Technology

OpenAI announces Sora, a wild AI text-to-video model. See it in action.

OpenAI logo on a smartphone against a gray backdrop

First text, then images, now OpenAI has a model for generating videos.

On Thursday, the makers of ChatGPT and DALL-E announced Sora, a text-to-video diffusion model. As of today, Sora is available to red teamers, or experts who adversarially test the model for harms and risks. Per the announcement, it is also available to a select group or visual artists, designers, and filmmakers “to gain feedback on how to advance the model to be most helpful for creative professionals.”

OpenAI has been developing generative AI tools at breakneck pace ever since it launched ChatGPT in November, 2022. Since then, we’ve seen the release GPT-4, voice and image prompts, the new DALL-E 3 image model, all available via ChatGPT. OpenAI’s API has also had an exponential effect on the AI industry, by enabling companies and developers to create their own generative AI tools. Now, OpenAI is taking a major next step towards advancing AI capabilities with video generation.

There are other video generating models out there, but none that are able to produce realistic, complex videos like the ones Sora allegedly creates. Meta has a tool for making short video clips, and Google is working on its own text-to-video model, but it’s still in research phase.

With Sora, users can generate videos of up to one minute long, incorporating detailed scenes and multiple characters. The announcement includes clips of a video following an SUV along a winding mountain road and “historical” footage of California during the gold rush era.

Now for the safety fine print.

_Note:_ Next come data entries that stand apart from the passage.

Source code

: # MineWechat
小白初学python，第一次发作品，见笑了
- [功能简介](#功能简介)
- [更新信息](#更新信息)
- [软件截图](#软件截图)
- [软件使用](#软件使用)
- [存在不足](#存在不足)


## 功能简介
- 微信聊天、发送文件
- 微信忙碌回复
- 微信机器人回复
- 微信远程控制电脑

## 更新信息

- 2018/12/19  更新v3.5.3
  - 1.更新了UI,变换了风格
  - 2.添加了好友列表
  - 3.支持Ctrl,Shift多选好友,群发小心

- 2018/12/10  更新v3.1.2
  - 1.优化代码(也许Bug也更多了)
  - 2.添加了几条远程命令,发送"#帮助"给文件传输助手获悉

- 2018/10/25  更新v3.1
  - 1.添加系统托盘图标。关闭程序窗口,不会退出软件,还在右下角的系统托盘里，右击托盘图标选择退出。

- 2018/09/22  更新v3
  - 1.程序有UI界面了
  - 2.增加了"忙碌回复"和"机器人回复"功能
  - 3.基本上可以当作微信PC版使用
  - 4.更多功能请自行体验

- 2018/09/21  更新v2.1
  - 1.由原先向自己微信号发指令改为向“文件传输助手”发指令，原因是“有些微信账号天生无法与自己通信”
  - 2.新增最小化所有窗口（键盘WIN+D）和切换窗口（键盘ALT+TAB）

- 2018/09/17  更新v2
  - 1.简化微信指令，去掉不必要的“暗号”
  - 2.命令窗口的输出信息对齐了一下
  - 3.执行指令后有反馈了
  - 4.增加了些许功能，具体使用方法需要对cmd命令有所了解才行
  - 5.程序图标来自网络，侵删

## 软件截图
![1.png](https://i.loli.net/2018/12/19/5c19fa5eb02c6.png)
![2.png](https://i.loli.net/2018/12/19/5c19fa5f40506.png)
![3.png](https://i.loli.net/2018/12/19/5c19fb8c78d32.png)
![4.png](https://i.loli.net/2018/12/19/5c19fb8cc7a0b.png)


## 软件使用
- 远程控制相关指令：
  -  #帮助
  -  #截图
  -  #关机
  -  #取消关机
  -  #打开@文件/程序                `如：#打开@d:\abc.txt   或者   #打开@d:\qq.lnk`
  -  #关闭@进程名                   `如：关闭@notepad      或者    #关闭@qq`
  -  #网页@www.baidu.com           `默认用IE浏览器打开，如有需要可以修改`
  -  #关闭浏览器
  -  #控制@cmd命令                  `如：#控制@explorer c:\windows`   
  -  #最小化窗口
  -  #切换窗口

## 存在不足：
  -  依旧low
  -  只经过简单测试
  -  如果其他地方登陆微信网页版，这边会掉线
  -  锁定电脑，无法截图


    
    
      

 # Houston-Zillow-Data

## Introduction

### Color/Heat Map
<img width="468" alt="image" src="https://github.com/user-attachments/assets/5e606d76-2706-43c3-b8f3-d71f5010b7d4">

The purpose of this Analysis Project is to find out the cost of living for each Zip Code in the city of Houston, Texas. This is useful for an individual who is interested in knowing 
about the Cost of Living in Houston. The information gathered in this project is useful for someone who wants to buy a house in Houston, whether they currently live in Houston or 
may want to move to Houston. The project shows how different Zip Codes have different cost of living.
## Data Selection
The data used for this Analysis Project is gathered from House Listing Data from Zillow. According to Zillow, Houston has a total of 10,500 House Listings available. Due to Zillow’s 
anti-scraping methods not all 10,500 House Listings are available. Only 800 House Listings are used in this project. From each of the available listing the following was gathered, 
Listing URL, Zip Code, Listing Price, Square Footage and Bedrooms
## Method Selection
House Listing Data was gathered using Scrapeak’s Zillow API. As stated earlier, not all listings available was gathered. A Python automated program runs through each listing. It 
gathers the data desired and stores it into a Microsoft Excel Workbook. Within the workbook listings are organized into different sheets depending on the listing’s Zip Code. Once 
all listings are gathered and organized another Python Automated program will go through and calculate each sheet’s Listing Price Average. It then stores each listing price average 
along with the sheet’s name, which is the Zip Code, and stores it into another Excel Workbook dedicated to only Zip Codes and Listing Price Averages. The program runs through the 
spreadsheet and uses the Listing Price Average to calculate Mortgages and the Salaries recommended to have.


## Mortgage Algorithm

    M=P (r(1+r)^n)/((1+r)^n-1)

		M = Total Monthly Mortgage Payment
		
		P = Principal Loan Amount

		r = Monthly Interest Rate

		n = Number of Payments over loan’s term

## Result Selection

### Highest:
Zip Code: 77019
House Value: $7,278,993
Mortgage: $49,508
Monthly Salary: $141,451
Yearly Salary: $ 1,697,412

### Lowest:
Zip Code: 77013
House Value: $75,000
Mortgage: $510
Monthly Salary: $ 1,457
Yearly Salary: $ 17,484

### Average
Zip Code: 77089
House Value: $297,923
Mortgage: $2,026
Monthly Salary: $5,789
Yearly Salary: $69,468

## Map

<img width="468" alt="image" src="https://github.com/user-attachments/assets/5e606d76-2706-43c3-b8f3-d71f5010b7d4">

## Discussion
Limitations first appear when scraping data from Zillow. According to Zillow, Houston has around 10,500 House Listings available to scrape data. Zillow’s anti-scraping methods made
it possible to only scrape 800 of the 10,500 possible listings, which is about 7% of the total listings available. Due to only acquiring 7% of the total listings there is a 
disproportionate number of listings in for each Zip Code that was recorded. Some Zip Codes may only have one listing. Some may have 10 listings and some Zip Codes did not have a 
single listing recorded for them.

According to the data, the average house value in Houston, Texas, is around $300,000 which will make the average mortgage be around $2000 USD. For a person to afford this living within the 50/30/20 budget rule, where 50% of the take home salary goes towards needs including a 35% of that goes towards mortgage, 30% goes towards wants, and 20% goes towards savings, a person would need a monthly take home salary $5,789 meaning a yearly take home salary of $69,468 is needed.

Aside from red-teaming the model, OpenAI says its building tools to label Sora-created videos as such, with C2PA guidelines. It is also using existing safety methods applied to DALL-E that reject inappropriate or harmful text prompts.

Lastly, OpenAI says it will be “engaging policymakers, educators and artists around the world to understand their concerns and to identify positive use cases for this new technology.” The company believes the best way to learn all the beneficial and harmful ways people will use Sora is by “learning from real-world use is a critical component of creating and releasing increasingly safe AI systems over time.”